__TASK PROMPT__
In the entries below, how many lines include "each"? Reply with the number and nothing more.

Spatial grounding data
***
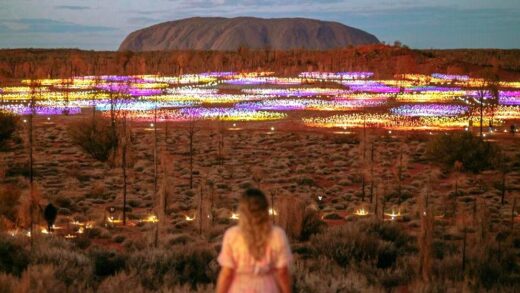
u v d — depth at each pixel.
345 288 11.29
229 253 5.65
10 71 155.88
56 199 30.67
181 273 13.30
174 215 28.25
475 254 15.66
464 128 76.25
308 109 95.94
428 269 13.49
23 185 36.31
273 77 151.50
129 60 180.75
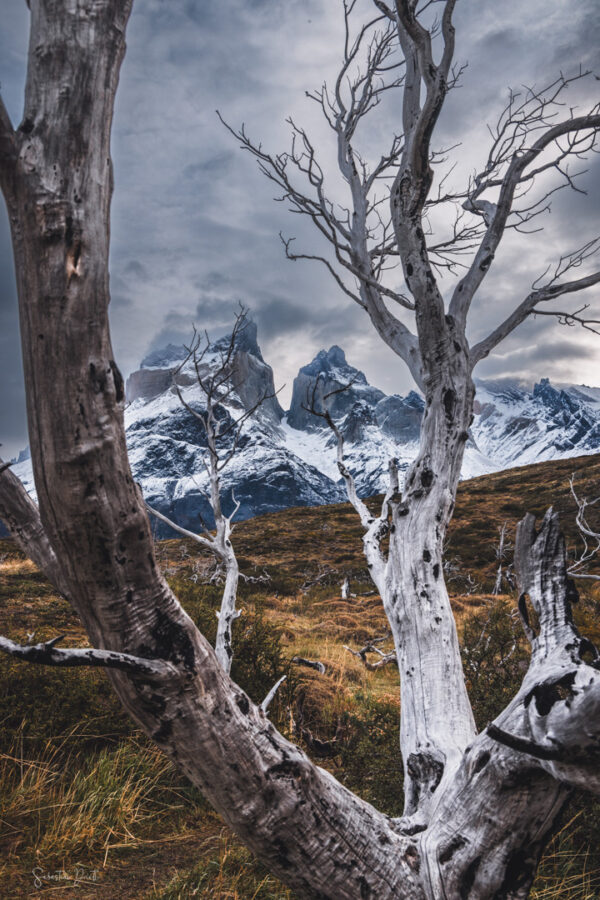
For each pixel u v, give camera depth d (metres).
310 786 1.29
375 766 4.10
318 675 8.38
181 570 24.48
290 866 1.29
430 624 2.08
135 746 4.79
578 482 44.12
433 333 2.52
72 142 1.01
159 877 3.15
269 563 32.84
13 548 23.17
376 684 9.27
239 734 1.23
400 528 2.32
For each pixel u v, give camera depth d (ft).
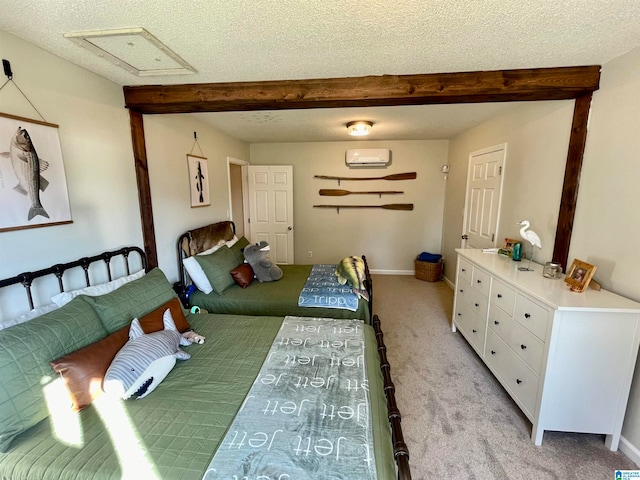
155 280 6.94
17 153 5.11
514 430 6.39
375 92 7.30
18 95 5.18
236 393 4.75
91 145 6.70
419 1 4.25
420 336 10.48
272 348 6.10
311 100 7.51
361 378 5.13
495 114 10.80
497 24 4.91
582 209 7.15
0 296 4.93
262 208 17.44
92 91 6.72
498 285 7.65
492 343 7.95
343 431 3.98
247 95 7.57
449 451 5.87
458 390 7.64
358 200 17.69
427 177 17.02
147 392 4.67
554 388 5.83
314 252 18.45
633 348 5.54
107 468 3.48
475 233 12.82
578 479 5.32
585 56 6.17
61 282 5.80
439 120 11.76
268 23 4.83
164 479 3.34
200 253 10.39
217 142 13.06
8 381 3.84
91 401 4.45
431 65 6.63
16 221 5.10
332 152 17.34
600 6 4.38
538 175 8.73
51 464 3.54
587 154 7.02
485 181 11.96
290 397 4.63
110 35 5.10
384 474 3.42
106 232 7.13
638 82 5.76
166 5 4.30
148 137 8.54
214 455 3.62
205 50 5.78
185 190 10.43
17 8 4.29
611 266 6.34
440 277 16.98
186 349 6.09
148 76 7.02
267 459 3.56
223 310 9.09
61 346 4.51
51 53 5.74
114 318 5.59
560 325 5.59
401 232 17.75
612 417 5.82
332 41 5.48
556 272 7.16
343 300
***
__RESPONSE__
3